What does it mean that the life of the pregnant person comes before that of the fetus? Over the centuries, various rabbinic authorities have offered their answers. It means that her physical needs and pain levels are prioritized over the birthing of the child (Rabbis Josef Trani and Jacob Emden). It means that her mental health is prioritized over the birthing of the child (Rabbi Mordecai Winkler). It means that her dignity and her honor are prioritized over the birthing of the child (Rabbi Ben-Zion Ouziel). It means that the primary consideration in the Jewish question of abortion is the needs of the person giving birth, their life, their health and their dignity.
The Texas abortion ban, SB8, denies human dignity. This ban not only removes the option of safe choice for individuals seeking abortion care in Texas, but it also empowers and incentivizes individual citizens to report and pursue legal action against those who aid people seeking abortion, from doctors to family members to cab drivers.
As a result, it criminalizes care — something that in itself violates Jewish law. As Jews we are commanded over and over again to care for those on the “margins” of society; the poor, the widowed and orphaned, the queer, the people of color, people with disabilities, the systemically oppressed. These are the people who are already and will continue to be most devastated by this abortion ban and by the abortion bans that anti-abortion activists hope will follow all over the country. The lack of care for those in our society who need it most is a prophetic call to us as Jews.
Americans who want to fight back against SB8 can do many things. We can donate to organizations such as the Lilith Fund and the Buckle Bunnies Fund, which provide financial assistance to those in Texas seeking abortion, or to Jane’s Due Process which provides teens with abortion care and birth control, or Fund Texas Choice which provides out-of-state transportation and accommodations. We can share websites like abortionfinder.org or needabortion.org, which direct people to safe clinics. We can call our legislators and lobby for the federal Women’s Health Protection Act, which would protect women and people of all genders against state-level legislation such as SB8.
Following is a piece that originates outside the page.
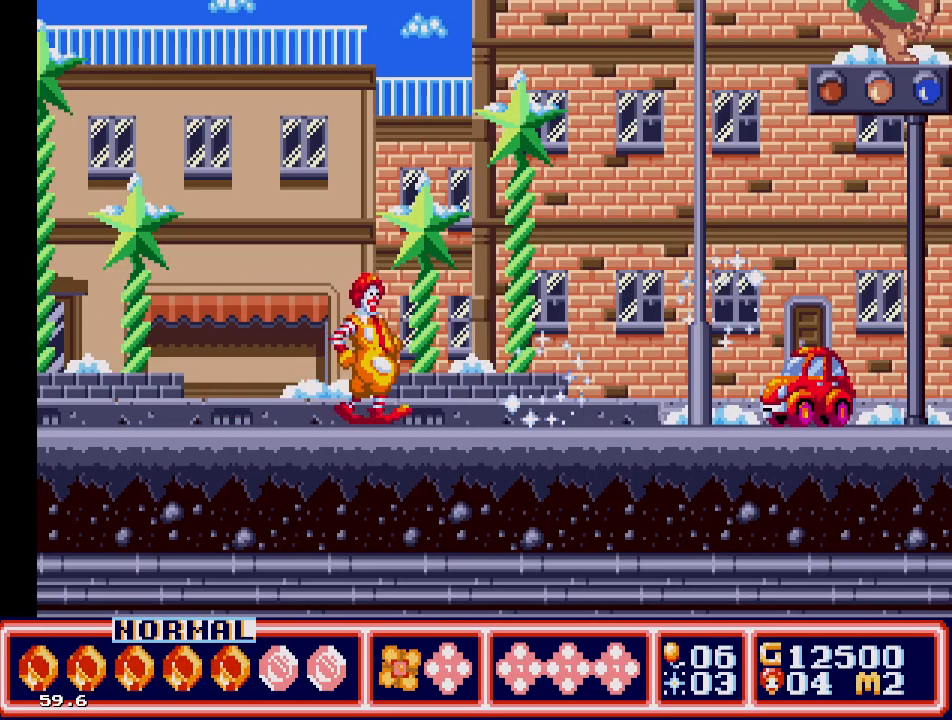
{"buttons": ["B", "DPAD_RIGHT"], "events": [[50, "B", "up"], [317, "B", "down"], [433, "B", "up"], [500, "B", "down"]]}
As Jews, another strategy is available to us. If anyone, ever again, tries to argue that abortion restrictions are justified under the prerogative of religious freedom, we can explain that our religious freedom demands that we have access to abortion care when it is needed and wanted.
There is nothing more sacred than the right to live one’s life as one chooses — and to choose life, and to choose blessing. In having an abortion, I chose my life. Now I will do what I can to ensure that others — including the countless women, nonbinary individuals and trans men affected by SB8 in Texas — can retain the sacred choice to make their own choices and their own blessings.